### INSTRUCTIONS TO FOLLOW
Some lines in the material below hold the word "Image". Copy all of them.

### SUPPLIED MATERIAL
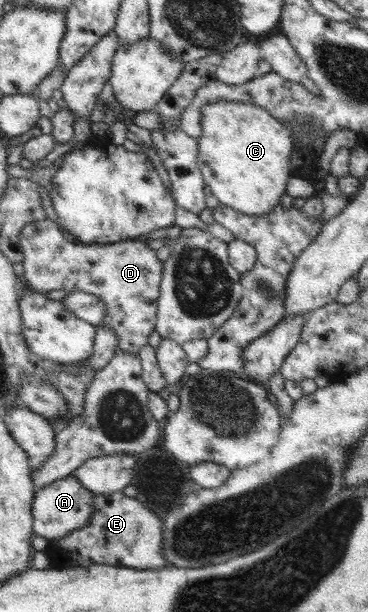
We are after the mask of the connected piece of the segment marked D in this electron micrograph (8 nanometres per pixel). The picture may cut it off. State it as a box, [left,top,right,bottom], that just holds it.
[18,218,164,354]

* * *

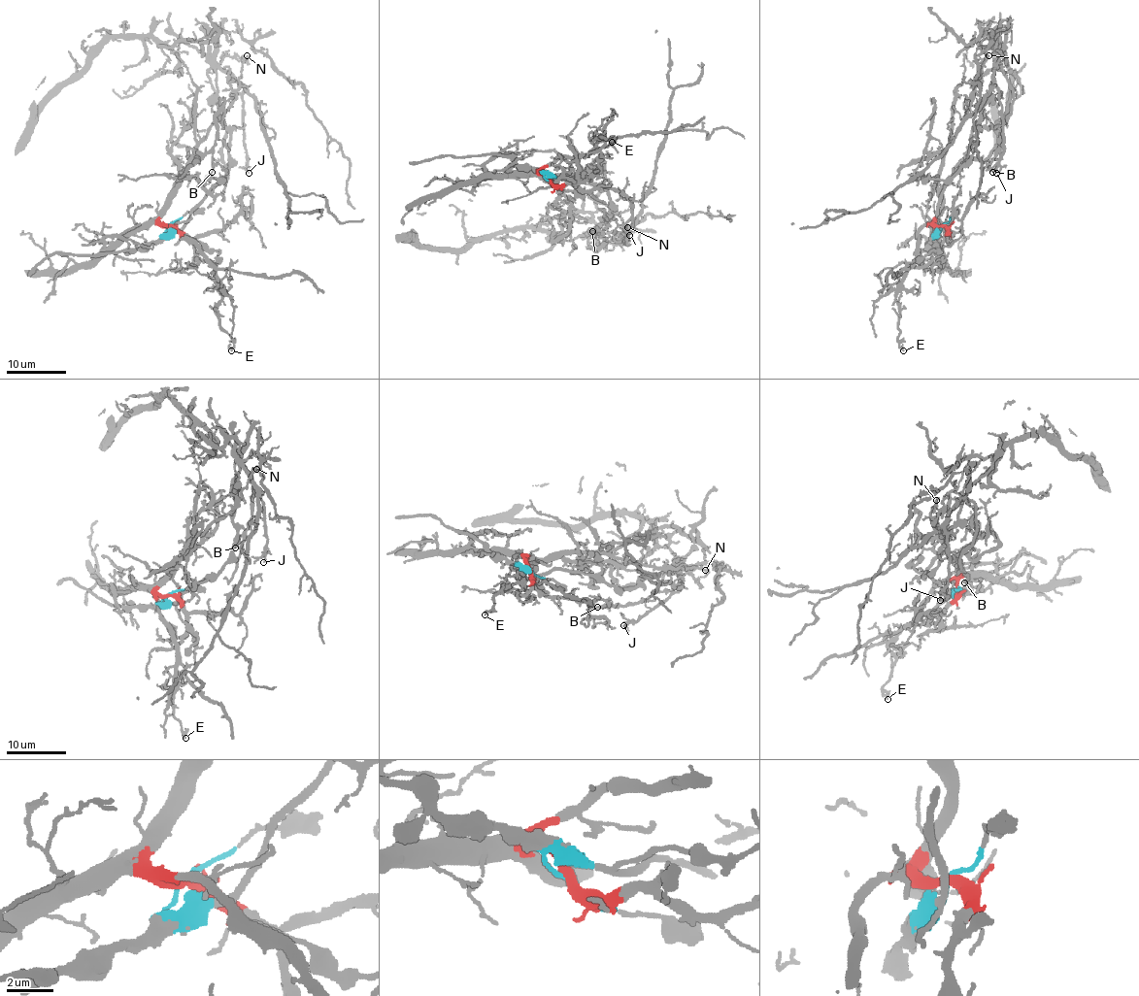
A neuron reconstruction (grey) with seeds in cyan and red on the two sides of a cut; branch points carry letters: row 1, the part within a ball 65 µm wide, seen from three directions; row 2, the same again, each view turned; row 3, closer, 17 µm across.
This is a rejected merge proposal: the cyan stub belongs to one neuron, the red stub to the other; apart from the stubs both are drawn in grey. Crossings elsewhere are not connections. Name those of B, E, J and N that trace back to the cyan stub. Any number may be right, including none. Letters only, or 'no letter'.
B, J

---

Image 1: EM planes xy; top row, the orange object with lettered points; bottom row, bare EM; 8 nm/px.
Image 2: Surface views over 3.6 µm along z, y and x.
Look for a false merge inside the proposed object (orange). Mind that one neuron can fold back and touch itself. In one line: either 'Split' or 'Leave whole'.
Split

### EXERCISE RESULT
Image 1: EM planes xy; top row, the orange object with lettered points; bottom row, bare EM; 8 nm/px.
Image 2: Surface views over 3.6 µm along z, y and x.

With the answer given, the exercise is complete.